### Page excerpt
+ + + +

The above configuration will call three sets of tools before every commit: the official pre-commit-hooks repository contains a bunch of very useful checks, I have added above a few standard ones but you can check their repo to see which ones you find useful. To add a new check, simply add it on a line starting with - id: in the hooks list of that section of the file. The two other tools are ruff and mypy, which we have already seen. They will also be called automatically and block the commit if they report an error, so you can’t miss them anymore! In this particular case, ruff is in --fix mode so it will fix whatever it can (but remember it can’t always fix by itself all the errors it sees), and mypy is in --strict mode, meaning that it will not allow untyped functions and variables whose type it can’t infer unless a # type: ignore comment is added on the corresponding lines.

To finish setting this up, you will need to run pre-commit install once in your project’s directory so the hooks get attached to git, and they will then run automatically every time git commit is run. However, they will only run on files that have been git added. You can also run your checks without doing a commit at the same time with the command pre-commit run (add --all to run on all files, including those that are not staged). Finally, if you ever need to ignore the checks for exceptional reasons (for example you need to quickly backup some work in progress) you can still run git commit --no-verify but that should obviously be extremely rare.

Run automated tests with pytest

Not all errors can be catched by linters and type checkers, in fact only a small number of basic mistakes can. These automated tools can’t guess how you want the logic of your code to behave, so if you want to avoid errors there you will have to resort to another well-known tool: the unit test. A unit test is a very simple piece of code that will call one of your function with some chosen arguments, and check that the output is what you expect. It’s basically what you would do anyway on a terminal to check that your function works, but it’s automated and can be run every time you make a change to your code.

In python there was a framework called unittest but pytest seems to be the most popular, and the one I would recommend. Here’s a quick example, let’s write a function that finds if a integer is prime or not. Let’s write a first version in a file called primes.py:

from math import sqrt

def is_prime(n: int) -> bool:
    if n < 2:
        return False
    for i in range(2, int(sqrt(n))):
        if n % i == 0:
            return False
    return True

Now to test this function with pytest we need to write a test function in a different file. Your function must be in a file that starts with test_ and its name should also start with test_. For example you can create a file called test_primes.py with the following content:

from primes import is_prime

def test_is_prime() -> None:
    assert is_prime(2) == True
    assert is_prime(3) == True
    assert is_prime(4) == False

(in a bigger project we would generally put all tests in a tests/ directory).

Then, after you have installed pytest of course (pip install pytest), you can simply run in your projects directory the command:

pytest -v

(-v is just for verbose output). This will automatically run all the functions starting by test_ in all the files starting by test_ and check that the assertions are true. If one of them is false, the test will fail and you will see a report about it. You can see that the above test fails, and you can see where it fails exactly! It’s at the line assert is_prime(4) == False, because indeed there is a little mistake in the is_prime function. Can you find it? 😉 I will let the reader fix this function and run the test again to see it pass.

+ + + +

### Dataset extract
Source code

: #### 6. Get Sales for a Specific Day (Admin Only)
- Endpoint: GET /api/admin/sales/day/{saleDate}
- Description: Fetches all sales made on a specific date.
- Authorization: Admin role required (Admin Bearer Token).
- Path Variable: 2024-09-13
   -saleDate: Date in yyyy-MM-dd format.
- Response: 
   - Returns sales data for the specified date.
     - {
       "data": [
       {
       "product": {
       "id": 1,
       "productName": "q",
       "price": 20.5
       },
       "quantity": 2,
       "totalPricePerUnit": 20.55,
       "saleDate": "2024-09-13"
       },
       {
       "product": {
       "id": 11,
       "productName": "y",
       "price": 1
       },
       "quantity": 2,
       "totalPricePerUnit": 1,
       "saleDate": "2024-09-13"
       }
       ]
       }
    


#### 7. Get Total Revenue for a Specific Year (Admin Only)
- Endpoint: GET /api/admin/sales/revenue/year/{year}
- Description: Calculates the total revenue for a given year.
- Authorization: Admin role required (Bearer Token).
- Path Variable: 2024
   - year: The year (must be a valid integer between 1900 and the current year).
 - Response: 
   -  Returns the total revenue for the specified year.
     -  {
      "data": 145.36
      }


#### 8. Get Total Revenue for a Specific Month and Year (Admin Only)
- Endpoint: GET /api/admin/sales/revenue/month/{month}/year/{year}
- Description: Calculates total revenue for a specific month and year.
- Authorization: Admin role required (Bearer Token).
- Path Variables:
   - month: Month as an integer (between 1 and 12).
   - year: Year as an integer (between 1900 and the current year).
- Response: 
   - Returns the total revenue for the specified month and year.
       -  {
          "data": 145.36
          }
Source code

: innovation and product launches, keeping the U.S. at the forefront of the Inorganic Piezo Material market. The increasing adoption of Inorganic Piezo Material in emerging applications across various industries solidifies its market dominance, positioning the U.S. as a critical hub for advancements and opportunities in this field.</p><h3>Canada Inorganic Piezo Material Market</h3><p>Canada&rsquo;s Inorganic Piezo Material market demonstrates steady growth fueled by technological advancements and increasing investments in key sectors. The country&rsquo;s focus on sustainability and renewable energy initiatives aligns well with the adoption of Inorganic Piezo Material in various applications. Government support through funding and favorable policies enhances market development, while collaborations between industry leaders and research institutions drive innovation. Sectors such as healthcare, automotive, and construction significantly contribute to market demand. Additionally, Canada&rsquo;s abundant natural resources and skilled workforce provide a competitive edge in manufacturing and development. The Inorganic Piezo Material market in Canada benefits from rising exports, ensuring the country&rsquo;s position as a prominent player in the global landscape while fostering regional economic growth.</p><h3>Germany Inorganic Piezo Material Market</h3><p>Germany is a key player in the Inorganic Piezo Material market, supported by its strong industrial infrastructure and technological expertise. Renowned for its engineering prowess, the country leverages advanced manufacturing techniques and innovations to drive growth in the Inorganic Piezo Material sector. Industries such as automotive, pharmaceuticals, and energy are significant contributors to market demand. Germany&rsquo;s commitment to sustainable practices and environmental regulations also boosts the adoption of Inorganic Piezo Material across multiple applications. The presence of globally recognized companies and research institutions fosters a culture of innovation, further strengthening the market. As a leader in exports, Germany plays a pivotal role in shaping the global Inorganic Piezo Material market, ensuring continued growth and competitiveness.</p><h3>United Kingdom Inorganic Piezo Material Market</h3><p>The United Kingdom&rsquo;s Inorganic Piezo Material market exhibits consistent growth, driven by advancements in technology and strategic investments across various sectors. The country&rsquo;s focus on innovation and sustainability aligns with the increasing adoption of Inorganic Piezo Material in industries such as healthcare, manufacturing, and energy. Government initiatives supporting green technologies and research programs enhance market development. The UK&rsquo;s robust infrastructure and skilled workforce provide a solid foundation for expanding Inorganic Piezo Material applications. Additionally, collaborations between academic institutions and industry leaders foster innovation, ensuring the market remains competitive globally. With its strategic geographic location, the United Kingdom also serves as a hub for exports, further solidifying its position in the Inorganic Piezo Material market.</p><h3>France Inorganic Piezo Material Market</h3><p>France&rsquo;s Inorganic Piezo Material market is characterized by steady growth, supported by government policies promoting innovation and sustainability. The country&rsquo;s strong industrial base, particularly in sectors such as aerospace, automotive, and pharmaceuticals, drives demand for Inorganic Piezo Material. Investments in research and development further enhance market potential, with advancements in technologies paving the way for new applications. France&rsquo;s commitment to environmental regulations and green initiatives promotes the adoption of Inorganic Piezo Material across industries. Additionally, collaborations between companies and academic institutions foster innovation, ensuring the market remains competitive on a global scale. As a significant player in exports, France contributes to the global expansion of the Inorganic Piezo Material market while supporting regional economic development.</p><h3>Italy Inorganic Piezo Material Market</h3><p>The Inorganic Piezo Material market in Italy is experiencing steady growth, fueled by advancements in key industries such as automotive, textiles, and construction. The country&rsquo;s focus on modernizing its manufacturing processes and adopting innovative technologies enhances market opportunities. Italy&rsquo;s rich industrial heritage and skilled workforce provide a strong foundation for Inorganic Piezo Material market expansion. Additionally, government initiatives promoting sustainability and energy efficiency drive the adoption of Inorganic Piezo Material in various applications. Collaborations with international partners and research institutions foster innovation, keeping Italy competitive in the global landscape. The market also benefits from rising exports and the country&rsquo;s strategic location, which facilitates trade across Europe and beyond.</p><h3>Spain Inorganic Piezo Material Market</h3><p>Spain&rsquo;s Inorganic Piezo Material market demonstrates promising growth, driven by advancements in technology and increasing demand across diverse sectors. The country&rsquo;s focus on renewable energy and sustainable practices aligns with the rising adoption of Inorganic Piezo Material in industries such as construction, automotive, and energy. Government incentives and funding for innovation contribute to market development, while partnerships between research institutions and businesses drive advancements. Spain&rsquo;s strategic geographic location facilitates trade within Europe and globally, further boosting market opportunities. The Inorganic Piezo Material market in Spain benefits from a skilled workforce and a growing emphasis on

+ + + +

### Aim of the task
From the passage on pre-commit hooks and pytest, extract the stretch that begins at the words "Then, after you" and ends after "see it pass.". The items are separate material, unrelated to the passage on pre-commit hooks and pytest.

### Answer below
Then, after you have installed pytest of course (pip install pytest), you can simply run in your projects directory the command:

pytest -v

(-v is just for verbose output). This will automatically run all the functions starting by test_ in all the files starting by test_ and check that the assertions are true. If one of them is false, the test will fail and you will see a report about it. You can see that the above test fails, and you can see where it fails exactly! It’s at the line assert is_prime(4) == False, because indeed there is a little mistake in the is_prime function. Can you find it? 😉 I will let the reader fix this function and run the test again to see it pass.